_Data shown:_
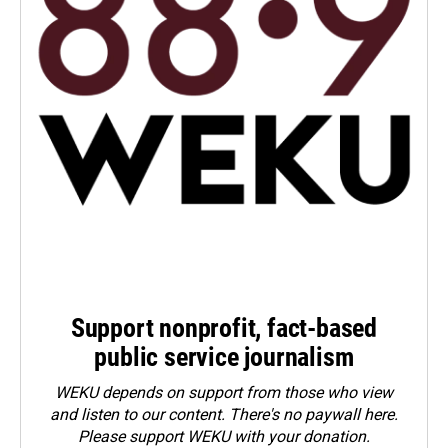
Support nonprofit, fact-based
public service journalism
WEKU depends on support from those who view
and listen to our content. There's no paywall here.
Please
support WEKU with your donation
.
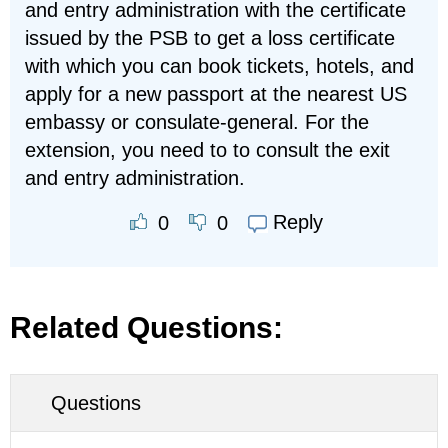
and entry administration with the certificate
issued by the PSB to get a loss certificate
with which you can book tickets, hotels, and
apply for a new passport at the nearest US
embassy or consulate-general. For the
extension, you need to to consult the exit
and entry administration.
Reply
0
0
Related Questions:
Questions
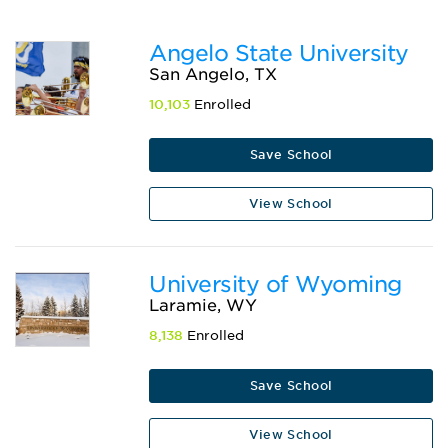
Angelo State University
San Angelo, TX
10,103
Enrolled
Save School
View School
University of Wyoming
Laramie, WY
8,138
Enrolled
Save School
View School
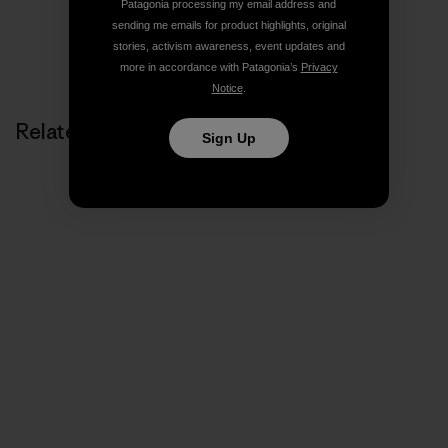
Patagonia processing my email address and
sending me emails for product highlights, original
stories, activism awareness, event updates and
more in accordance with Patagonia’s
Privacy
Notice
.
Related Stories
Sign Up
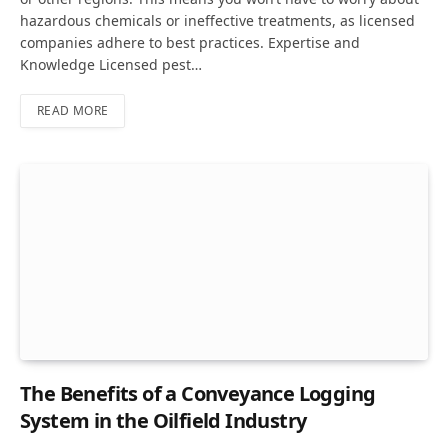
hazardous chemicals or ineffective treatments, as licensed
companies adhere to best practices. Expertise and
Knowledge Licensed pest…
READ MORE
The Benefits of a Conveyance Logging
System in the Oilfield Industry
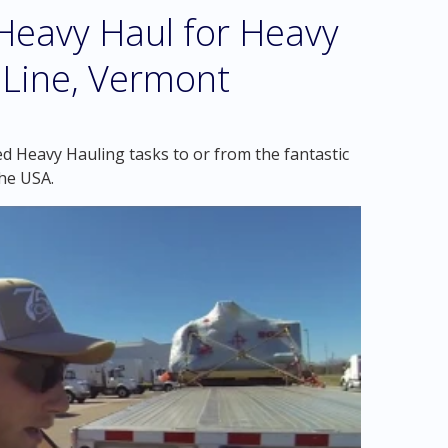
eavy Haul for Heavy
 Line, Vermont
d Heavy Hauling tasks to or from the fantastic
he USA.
--
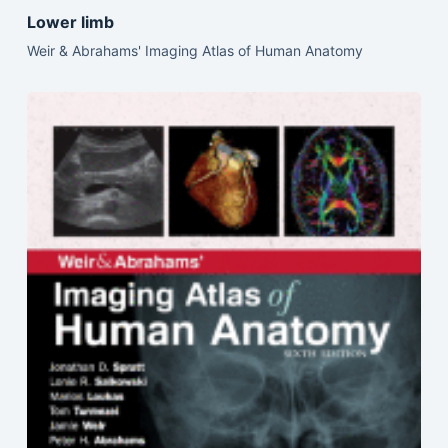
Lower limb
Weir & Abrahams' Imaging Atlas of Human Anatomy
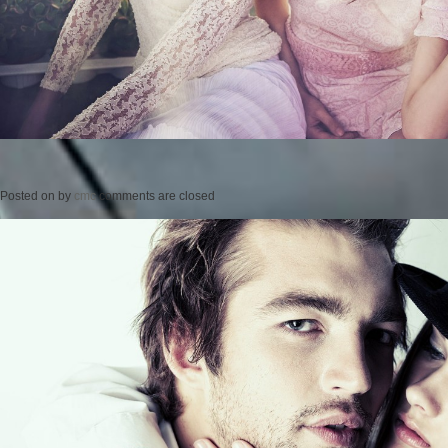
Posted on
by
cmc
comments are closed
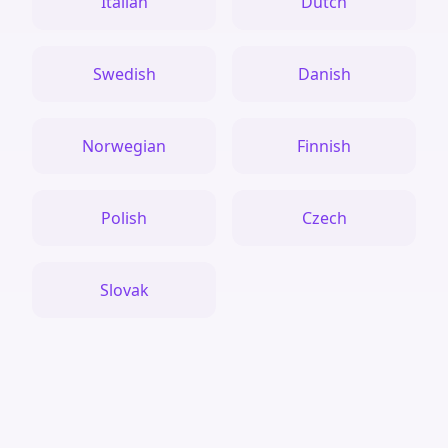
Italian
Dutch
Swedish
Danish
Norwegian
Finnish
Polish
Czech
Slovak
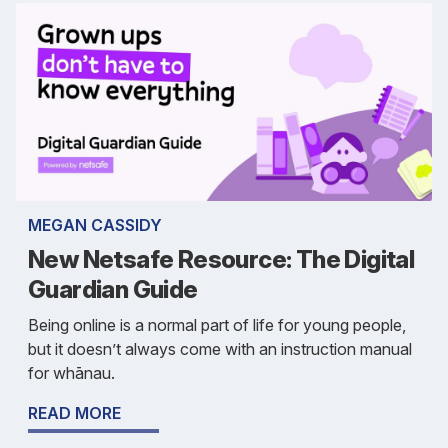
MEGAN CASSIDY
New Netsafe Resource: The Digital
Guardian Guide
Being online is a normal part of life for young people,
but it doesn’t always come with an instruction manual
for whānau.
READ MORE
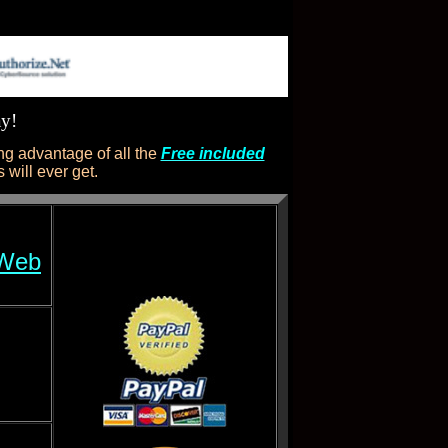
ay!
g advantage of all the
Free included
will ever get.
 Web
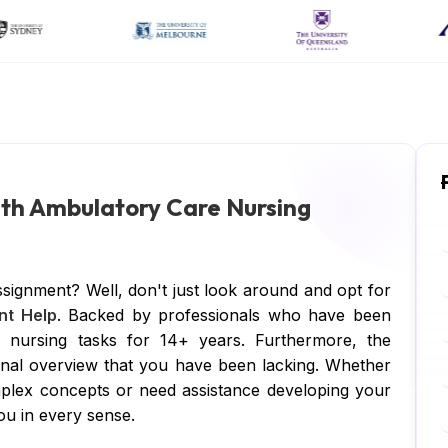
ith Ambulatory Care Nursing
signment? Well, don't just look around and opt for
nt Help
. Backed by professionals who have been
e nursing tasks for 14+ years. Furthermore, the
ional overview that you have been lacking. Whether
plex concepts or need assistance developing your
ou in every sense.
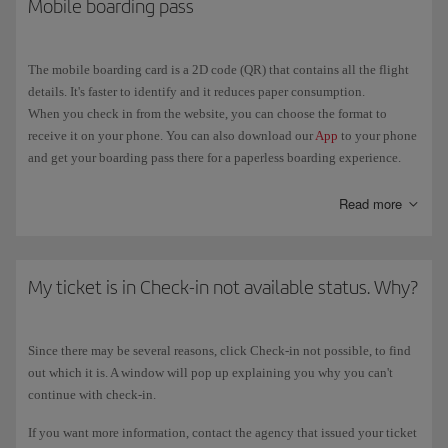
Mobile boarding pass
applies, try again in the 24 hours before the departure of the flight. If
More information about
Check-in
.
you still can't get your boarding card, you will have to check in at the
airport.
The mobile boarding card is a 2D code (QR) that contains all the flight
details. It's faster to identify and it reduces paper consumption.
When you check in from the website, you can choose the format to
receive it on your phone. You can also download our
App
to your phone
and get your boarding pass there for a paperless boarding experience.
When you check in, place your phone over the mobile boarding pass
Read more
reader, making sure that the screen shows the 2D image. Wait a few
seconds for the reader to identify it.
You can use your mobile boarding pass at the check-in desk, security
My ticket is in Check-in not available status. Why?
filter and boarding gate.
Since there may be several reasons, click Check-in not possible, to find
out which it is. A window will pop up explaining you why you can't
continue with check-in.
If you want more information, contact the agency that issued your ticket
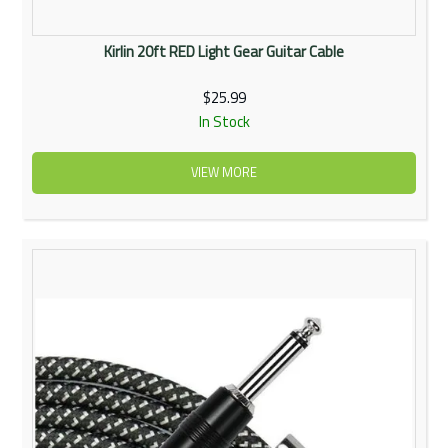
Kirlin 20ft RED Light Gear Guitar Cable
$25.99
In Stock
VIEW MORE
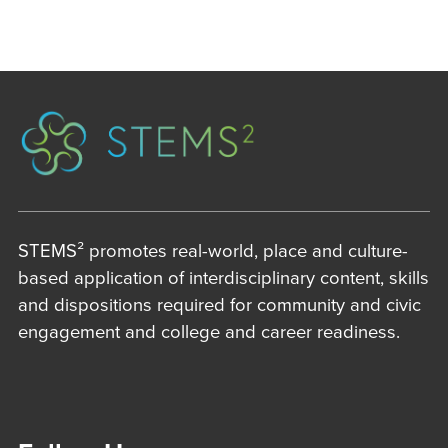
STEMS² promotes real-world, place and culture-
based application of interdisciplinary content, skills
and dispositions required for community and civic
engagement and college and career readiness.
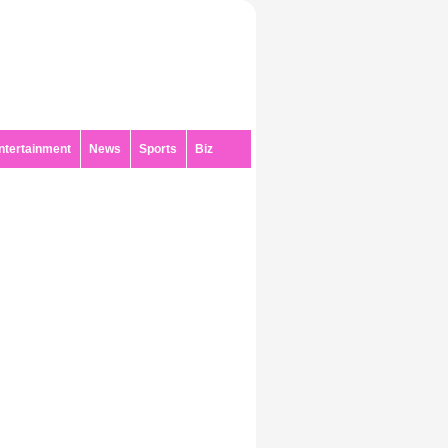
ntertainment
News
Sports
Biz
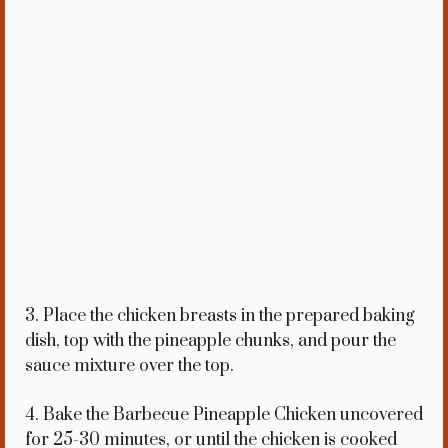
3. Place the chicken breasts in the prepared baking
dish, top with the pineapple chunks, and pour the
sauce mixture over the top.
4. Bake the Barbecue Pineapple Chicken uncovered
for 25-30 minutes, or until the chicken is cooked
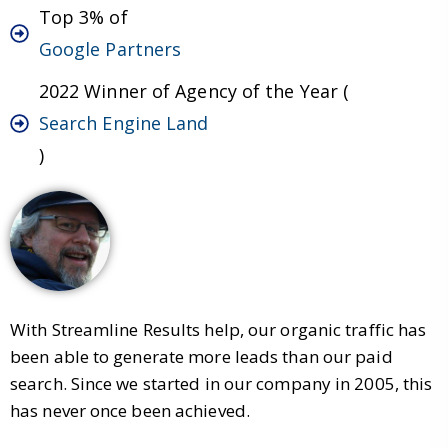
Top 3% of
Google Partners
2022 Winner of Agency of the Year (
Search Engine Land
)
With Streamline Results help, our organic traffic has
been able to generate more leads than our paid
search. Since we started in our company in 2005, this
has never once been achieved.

_Exercise brief:_
Reproduce the material line for line, beginning at the line that contains "Kirlin 20ft RED Light Gear Guitar Cable" and stopping after the line that contains "has never once been achieved.". Leave the pictures out of your answer.

_Solution to the exercise:_
Kirlin 20ft RED Light Gear Guitar Cable
$25.99
In Stock
VIEW MORE
STEMS² promotes real-world, place and culture-
based application of interdisciplinary content, skills
and dispositions required for community and civic
engagement and college and career readiness.
ntertainment
News
Sports
Biz
3. Place the chicken breasts in the prepared baking
dish, top with the pineapple chunks, and pour the
sauce mixture over the top.
4. Bake the Barbecue Pineapple Chicken uncovered
for 25-30 minutes, or until the chicken is cooked
Top 3% of
Google Partners
2022 Winner of Agency of the Year (
Search Engine Land
)
With Streamline Results help, our organic traffic has
been able to generate more leads than our paid
search. Since we started in our company in 2005, this
has never once been achieved.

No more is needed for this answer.